Parmi les observations les plus marquantes, une famille a rapporté avoir croisé le chemin de trois animaux début février, à proximité immédiate des équipements sportifs du village. Bien que cette rencontre n'ait donné lieu à aucun incident, elle alimente les discussions sur la cohabitation entre l'homme et l'animal dans cet espace naturel partagé. Les chasseurs locaux confirment également ces passages, évoquant des silhouettes furtives circulant aux heures les plus sombres, entre le crépuscule et le lever du jour.
Les autorités préfectorales, accompagnées des experts de l'Office français de la biodiversité, traitent ces informations avec une grande rigueur. Si la présence de l'espèce semble de plus en plus probable, les services de l'État refusent pour l'heure toute conclusion hâtive. Des analyses de terrain sont systématiquement menées pour authentifier les indices collectés et déterminer si des attaques sur la faune locale peuvent lui être formellement attribuées.

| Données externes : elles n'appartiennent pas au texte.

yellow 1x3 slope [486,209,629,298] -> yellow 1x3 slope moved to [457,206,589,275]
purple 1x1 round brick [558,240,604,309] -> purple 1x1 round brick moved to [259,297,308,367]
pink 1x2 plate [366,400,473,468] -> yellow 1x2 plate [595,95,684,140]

La découverte d'une carcasse de sanglier partiellement consommée du côté de Pavezin a récemment relancé les interrogations. Ce vestige de prédation, datant du mois de janvier, sert de base de travail aux techniciens qui tentent de définir si ces actes sont l'œuvre de chiens errants ou de loups en quête de nourriture. Cette phase d'expertise est cruciale pour déclencher, le cas échéant, les dispositifs de suivi et de protection adaptés.

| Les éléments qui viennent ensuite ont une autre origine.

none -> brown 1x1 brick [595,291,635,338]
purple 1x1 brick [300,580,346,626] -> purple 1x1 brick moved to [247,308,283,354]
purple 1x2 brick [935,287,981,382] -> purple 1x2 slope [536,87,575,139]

Cette situation place la commune de Doizieux au centre d'une surveillance accrue. La question du loup dans le Pilat dépasse le simple fait divers pour toucher aux enjeux de la biodiversité et de la sécurité des activités pastorales ou de loisirs. En attendant une validation officielle, la vigilance reste de mise pour les habitants de ce territoire de moyenne montagne, où la frontière entre vie sauvage et zones résidentielles semble de plus en plus poreuse.